Following her stark warning on the terms of a US–UK trade deal, US House of Representatives speaker Nancy Pelosi will on Tuesday begin a two-day visit to Dublin as part of a Brexit-related mission to Europe.
Pelosi is leading a congressional delegation that is seeking to understand the future of the relationship between Ireland and the UK in light of Brexit.
The future of the Northern Ireland border will be a particular focus, with Pelosi seeking to express “America’s commitment to a peaceful and prosperous future” for all those who live in the two countries.
On Monday, Pelosi warned at the London School of Economics that there would be no US–UK trade deal if the 1998 Good Friday Agreement, which ushered in 20 years of relative peace and stability in Northern Ireland, was weakened.
She said that she had made it “clear” both to prime minister Theresa May and Labour leader Jeremy Corbyn that “any harm to the Good Friday accords” would mean “no trade treaty.”

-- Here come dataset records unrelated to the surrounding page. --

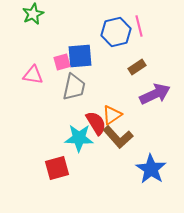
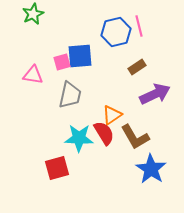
gray trapezoid: moved 4 px left, 8 px down
red semicircle: moved 8 px right, 10 px down
brown L-shape: moved 17 px right; rotated 12 degrees clockwise
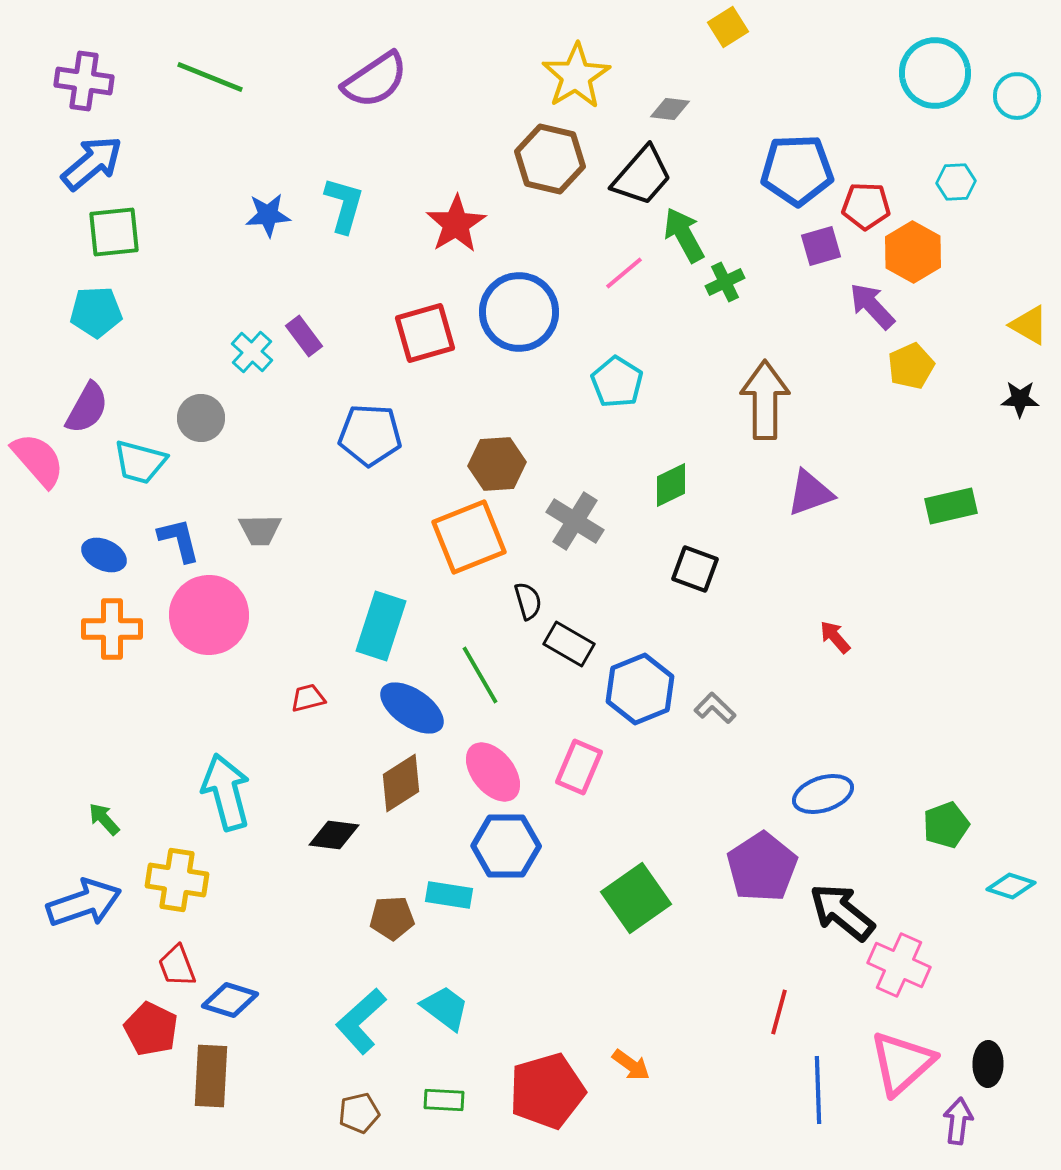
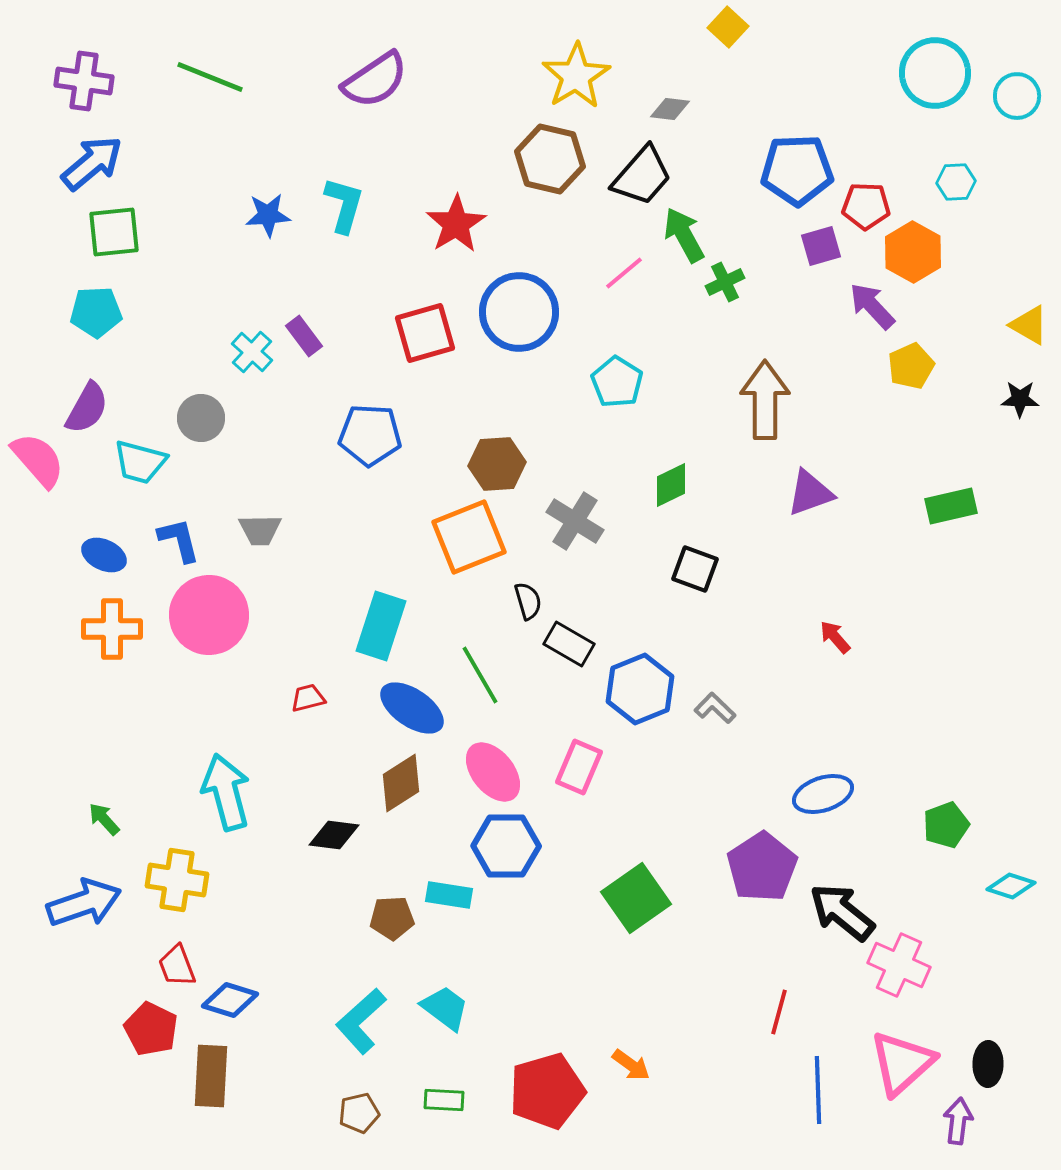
yellow square at (728, 27): rotated 15 degrees counterclockwise
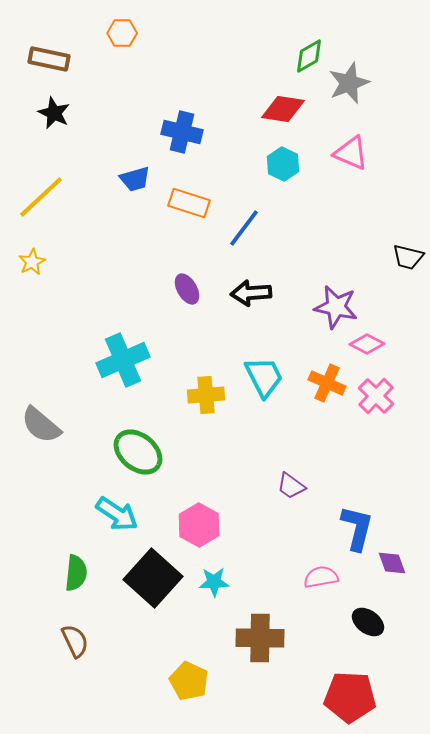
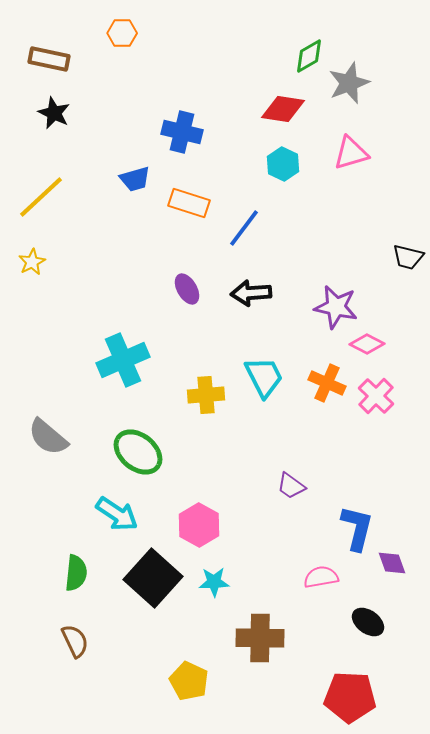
pink triangle: rotated 39 degrees counterclockwise
gray semicircle: moved 7 px right, 12 px down
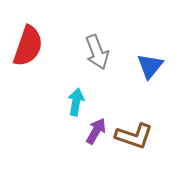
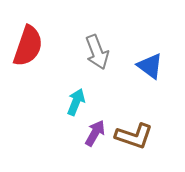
blue triangle: rotated 32 degrees counterclockwise
cyan arrow: rotated 12 degrees clockwise
purple arrow: moved 1 px left, 2 px down
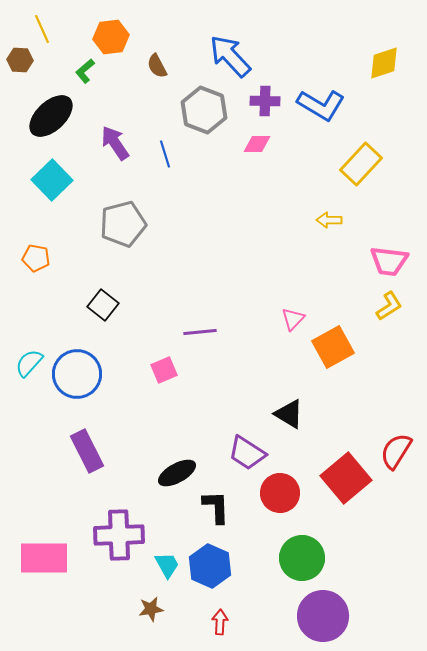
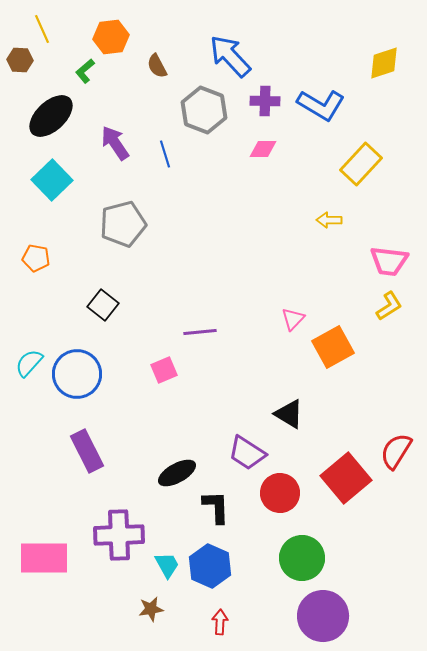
pink diamond at (257, 144): moved 6 px right, 5 px down
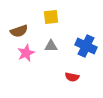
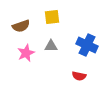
yellow square: moved 1 px right
brown semicircle: moved 2 px right, 5 px up
blue cross: moved 1 px right, 1 px up
red semicircle: moved 7 px right, 1 px up
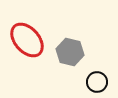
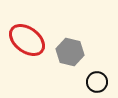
red ellipse: rotated 12 degrees counterclockwise
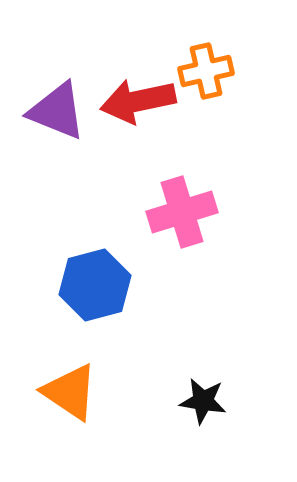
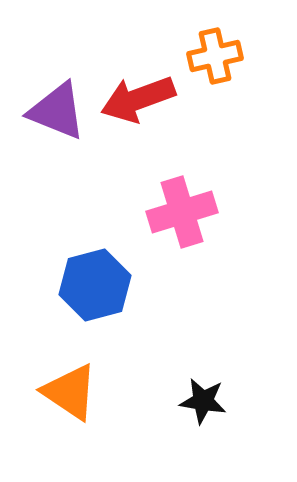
orange cross: moved 9 px right, 15 px up
red arrow: moved 2 px up; rotated 8 degrees counterclockwise
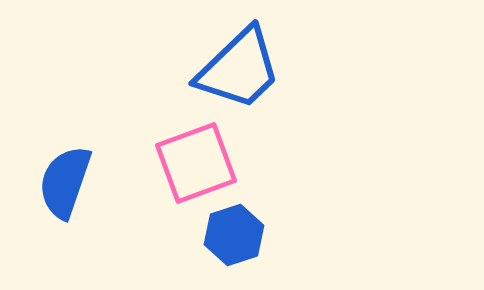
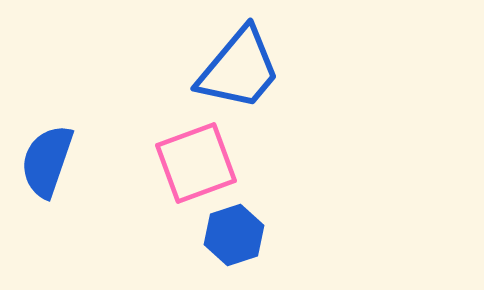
blue trapezoid: rotated 6 degrees counterclockwise
blue semicircle: moved 18 px left, 21 px up
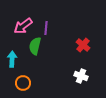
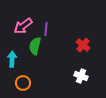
purple line: moved 1 px down
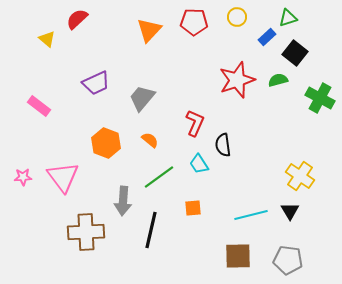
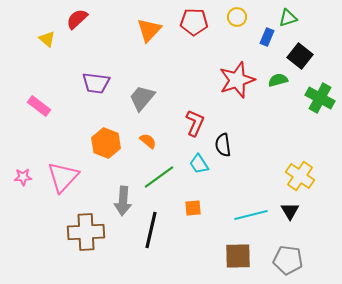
blue rectangle: rotated 24 degrees counterclockwise
black square: moved 5 px right, 3 px down
purple trapezoid: rotated 32 degrees clockwise
orange semicircle: moved 2 px left, 1 px down
pink triangle: rotated 20 degrees clockwise
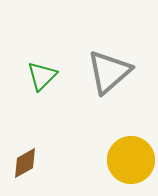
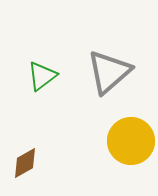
green triangle: rotated 8 degrees clockwise
yellow circle: moved 19 px up
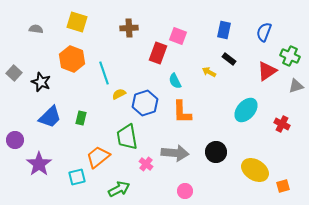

In the 30 years before the signing of the agreement, clashes — known simply as the Troubles — took the lives of more than 3,600 people.
The high-ranking group of US politicians will meet Irish prime minister Leo Varadkar on Tuesday afternoon, while Pelosi will speak to Irish parliament and meet the Irish president on Wednesday.
On Wednesday, Pelosi and the delegation — which includes members of the Friends of Ireland caucus — will be honoured at a dinner in Dublin Castle, the former seat of British power in the country.
Irish-American congressman Richard Neal, the chairman of the US House Ways and Means Committee which will play a key role in any potential trade deal with the US, has previously warned that a hard border on the island of Ireland would hamper such a deal with the UK.
Neal is part of the delegation visiting Ireland.